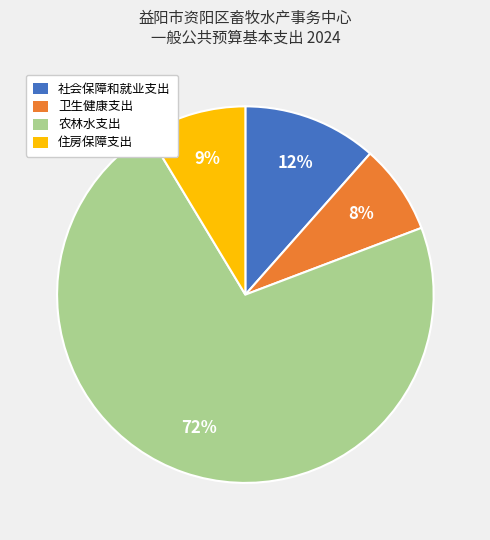

Which category has the smallest portion of the pie?

卫生健康支出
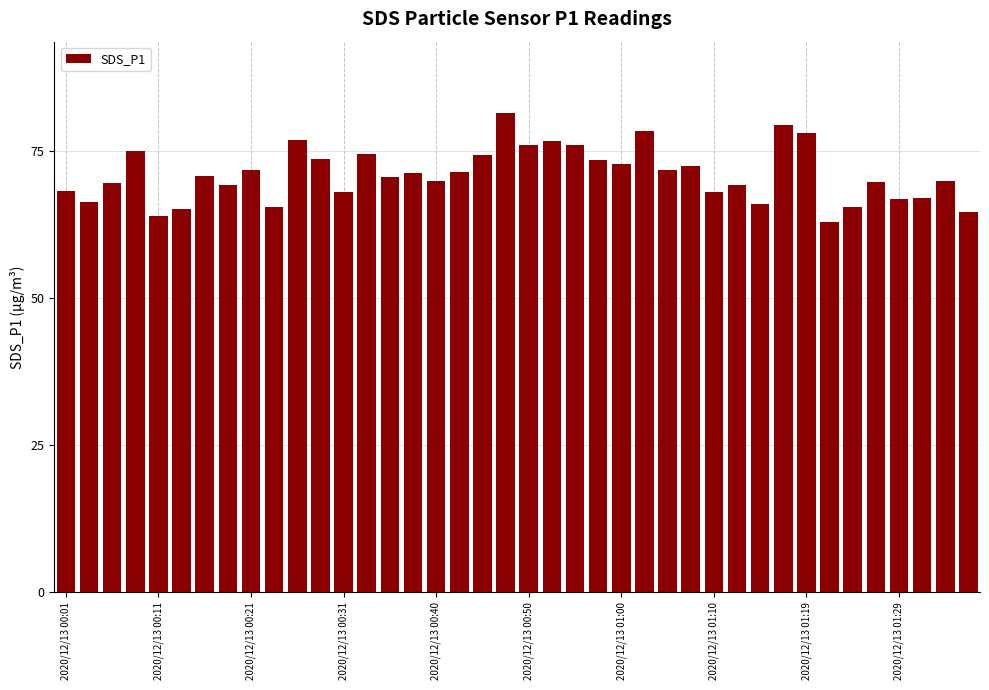

What is the greatest value displayed?

81.4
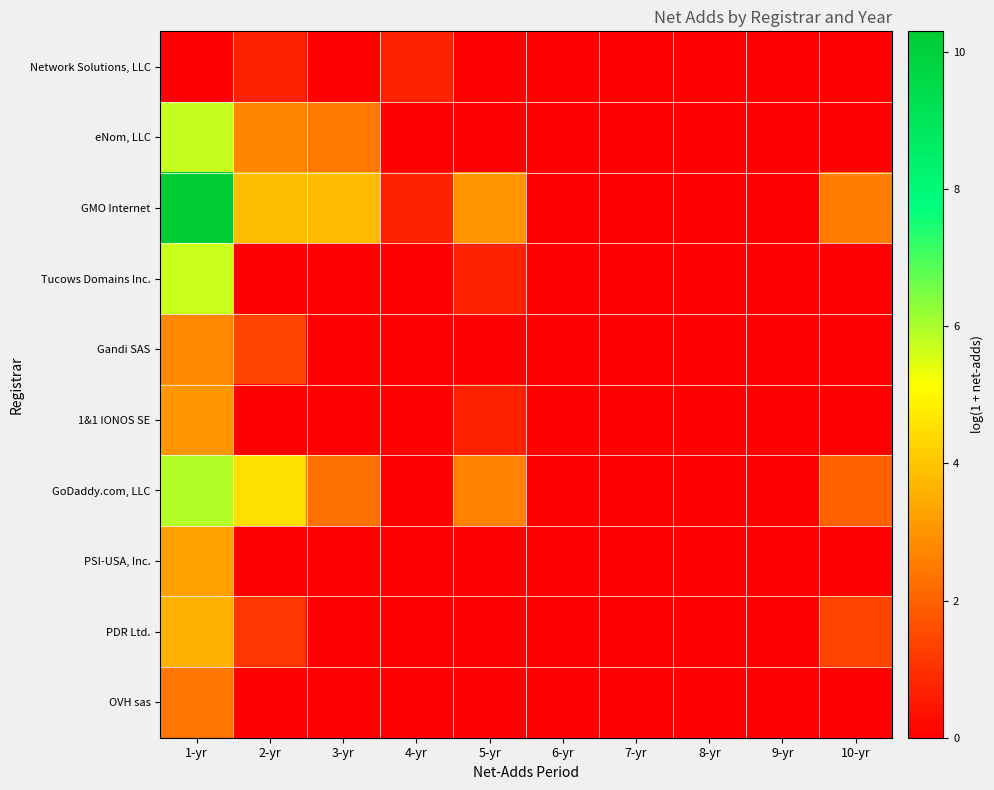

At which category is the sum across all series the highest?

1-yr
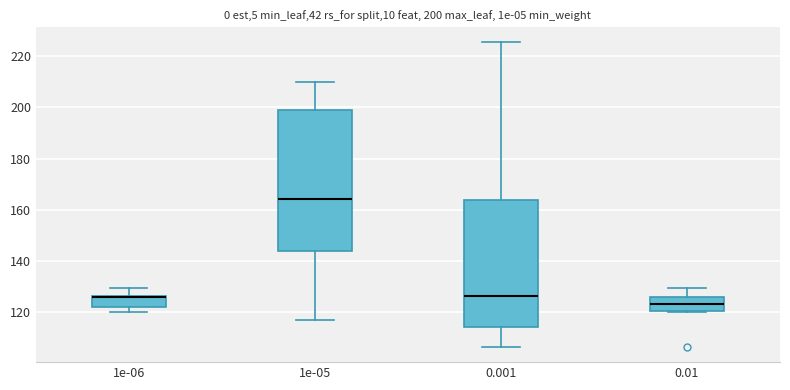

Which box's median line is the lowest?

0.01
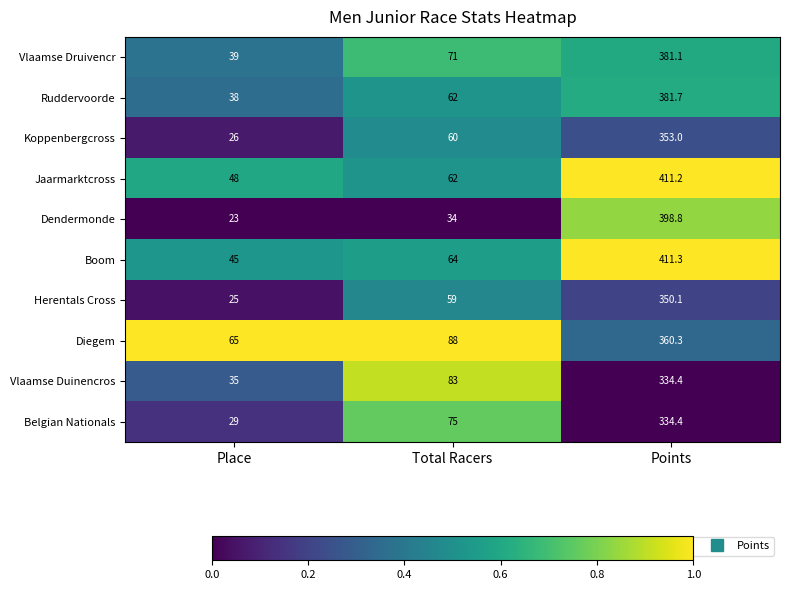

Which label corresponds to the largest value in the chart?

Points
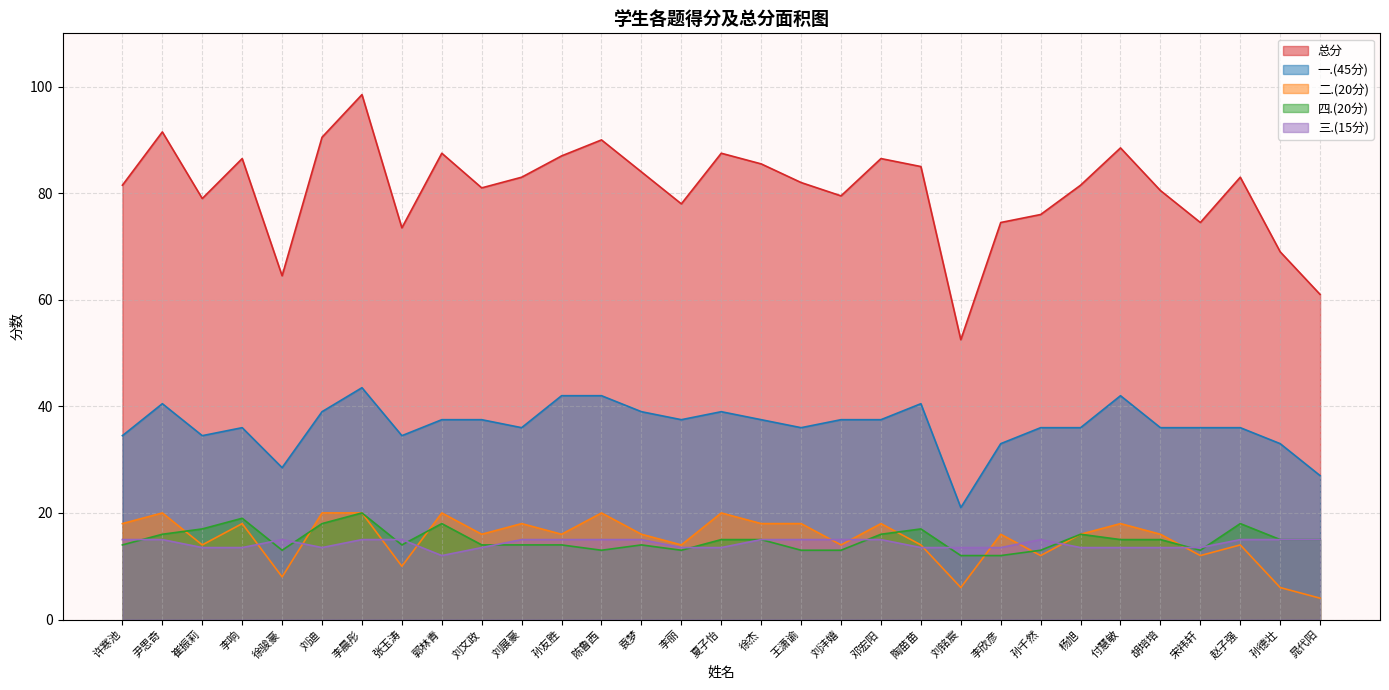

At which label is 总分 closest to 75?

李欣彦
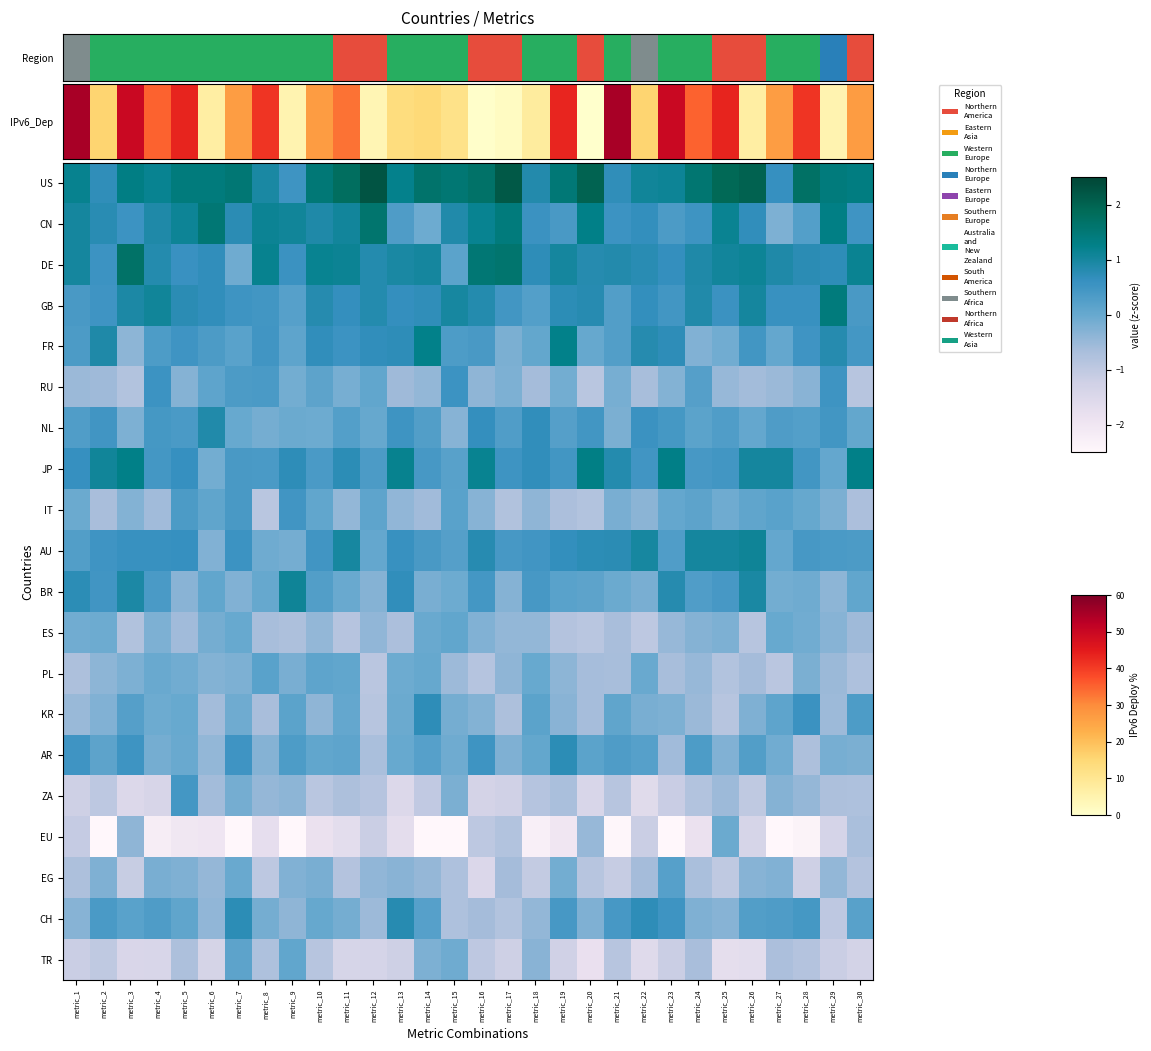

What is the total value across all series at metric_26?

2.2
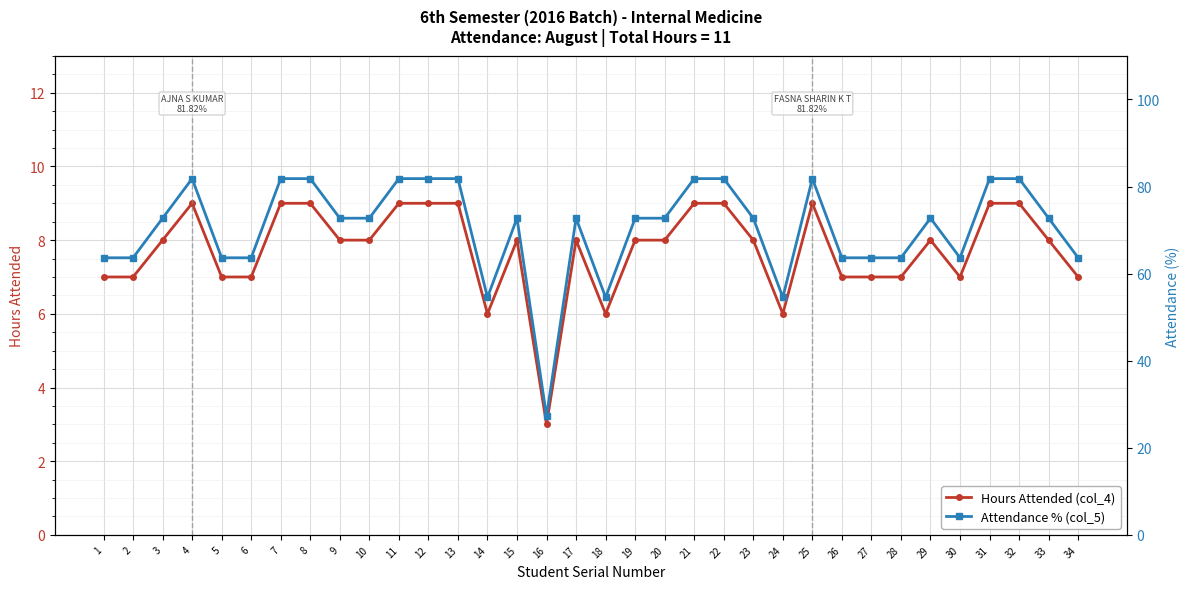

Where is Attendance % (col_5) nearest to the value 54?

14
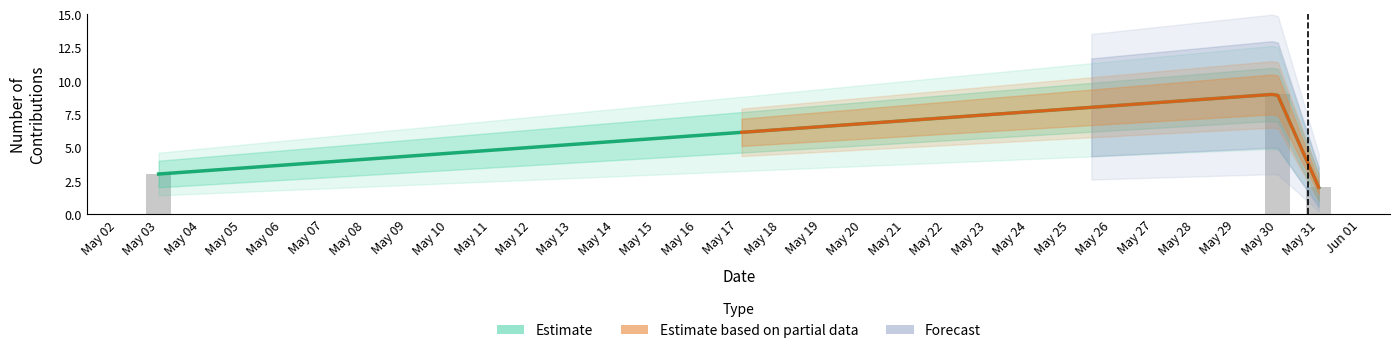

What is the sum of all Estimate values?

14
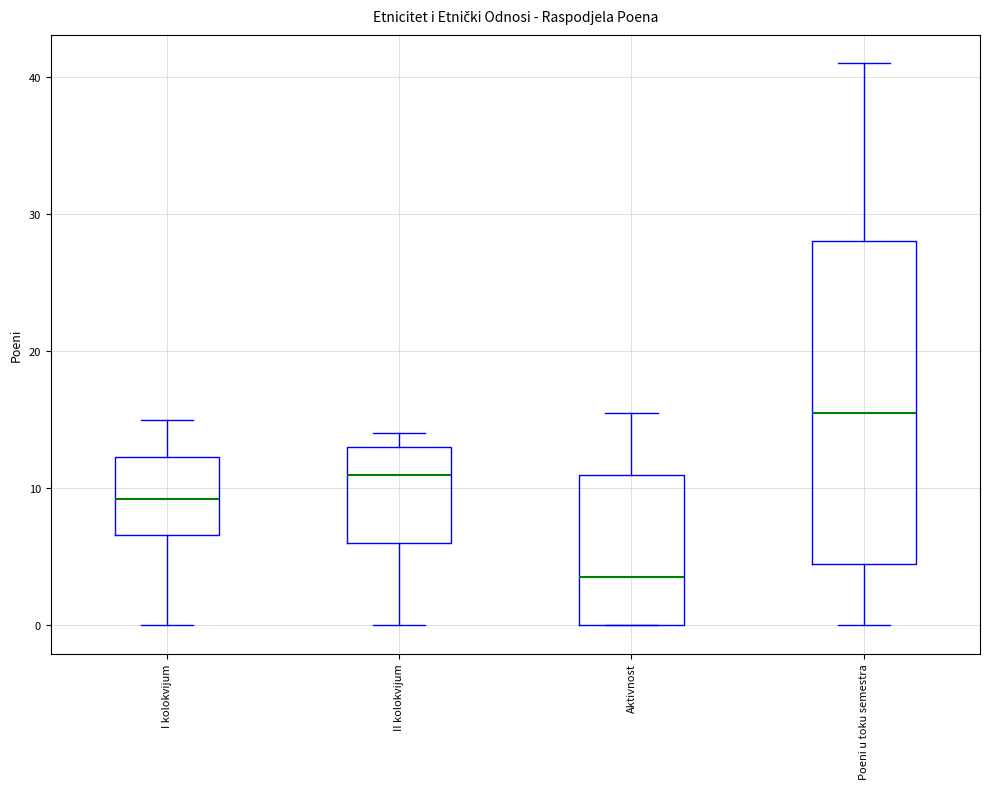

Reading left to right, read every box against the y-axis: the position of its median line, the range the box covers, and the ends of its whiskers. The values are not printed on the chart, so give them approximately, as read against the axis.

I kolokvijum: median 9, box 7 to 12, whiskers 0 to 15
II kolokvijum: median 11, box 6 to 13, whiskers 0 to 14
Aktivnost: median 4, box 0 to 11, whiskers 0 to 16
Poeni u toku semestra: median 16, box 5 to 28, whiskers 0 to 41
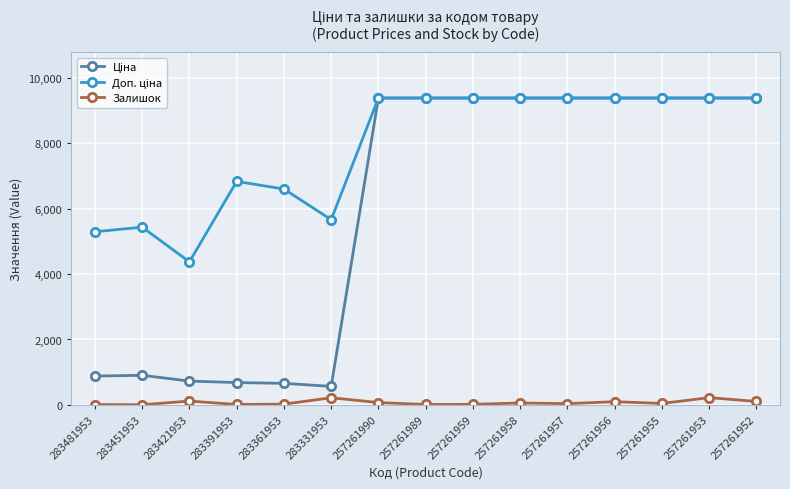

True or false: Залишок has more than 0 interior local peaks.

True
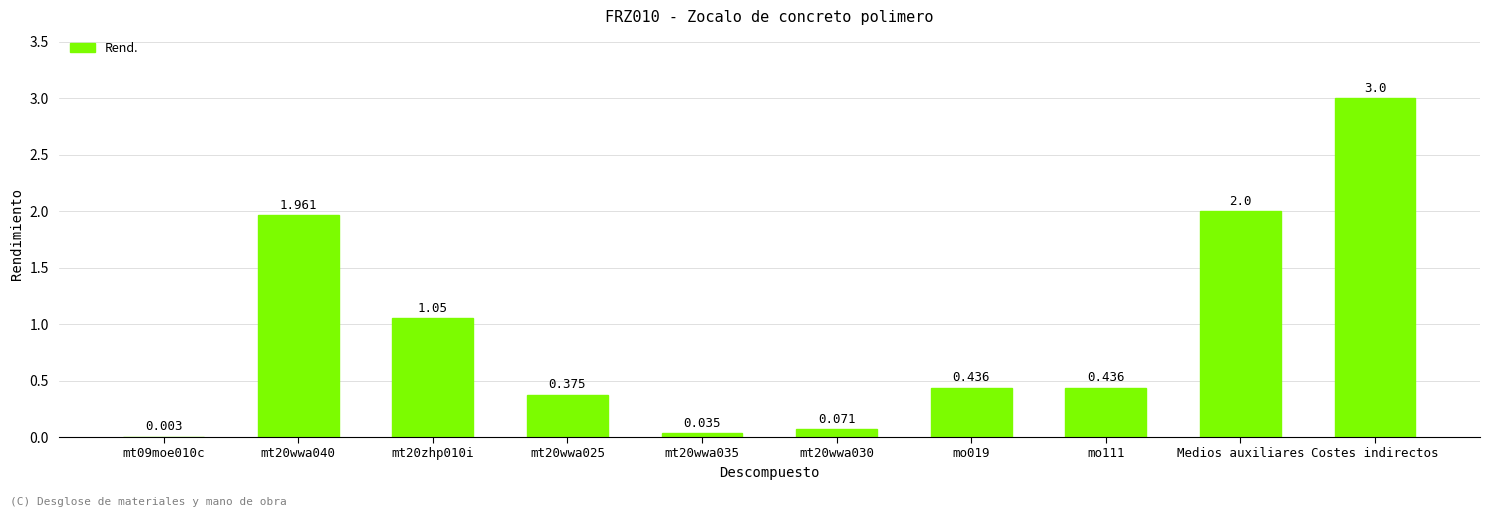

The chart shows a value of 2.1 at Costes indirectos. True or false?

False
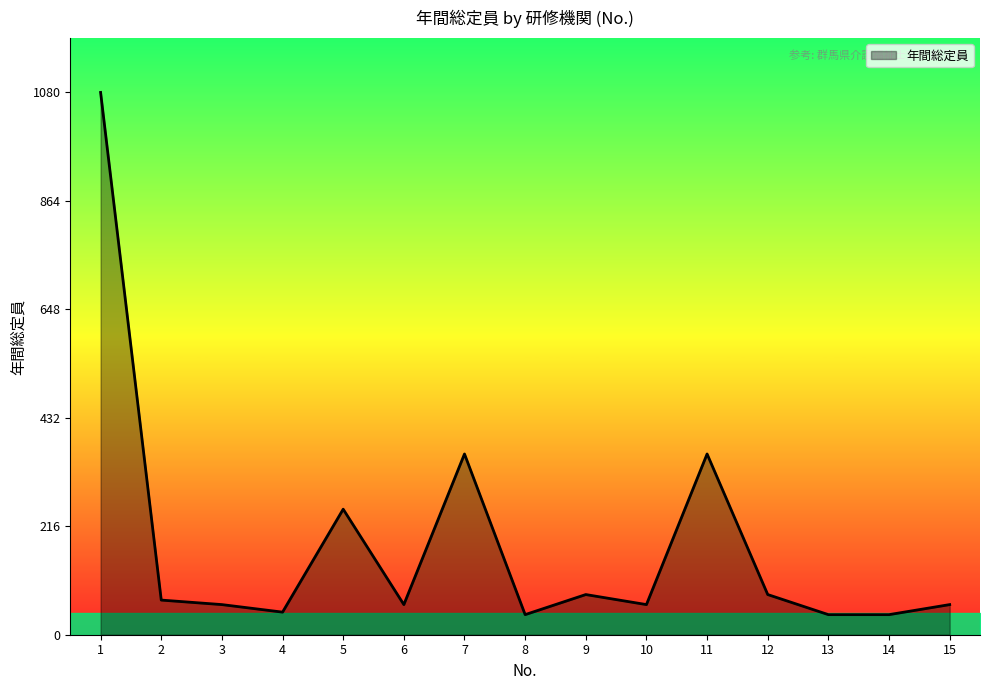

What is the ratio of the value at 7 to the value at 12?

4.5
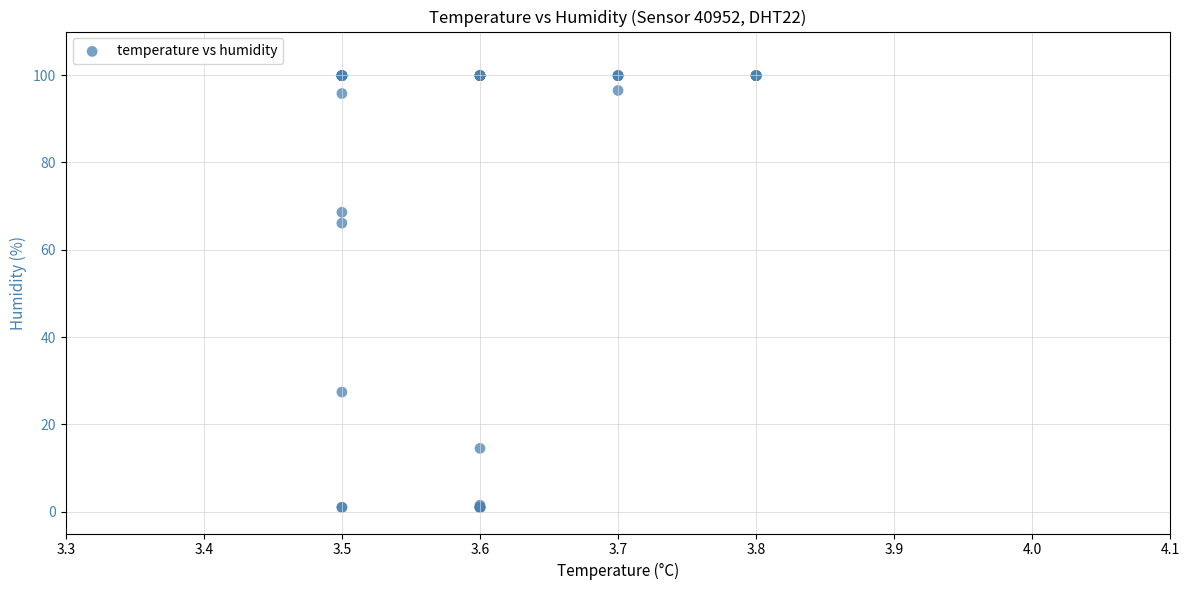

What Y value in the scatter plot is closest to 50?

66.1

......

### What is required
Pull every line of text from the records above verbatim and in their original order, omitting the pictures.

### Answer box
Which category has the smallest portion of the pie?

卫生健康支出

What is the greatest value displayed?

81.4

At which category is the sum across all series the highest?

1-yr

Which box's median line is the lowest?

0.01

Which label corresponds to the largest value in the chart?

Points

At which label is 总分 closest to 75?

李欣彦

What is the total value across all series at metric_26?

2.2

Where is Attendance % (col_5) nearest to the value 54?

14

What is the sum of all Estimate values?

14

Reading left to right, read every box against the y-axis: the position of its median line, the range the box covers, and the ends of its whiskers. The values are not printed on the chart, so give them approximately, as read against the axis.

I kolokvijum: median 9, box 7 to 12, whiskers 0 to 15
II kolokvijum: median 11, box 6 to 13, whiskers 0 to 14
Aktivnost: median 4, box 0 to 11, whiskers 0 to 16
Poeni u toku semestra: median 16, box 5 to 28, whiskers 0 to 41

True or false: Залишок has more than 0 interior local peaks.

True

The chart shows a value of 2.1 at Costes indirectos. True or false?

False

What is the ratio of the value at 7 to the value at 12?

4.5

What Y value in the scatter plot is closest to 50?

66.1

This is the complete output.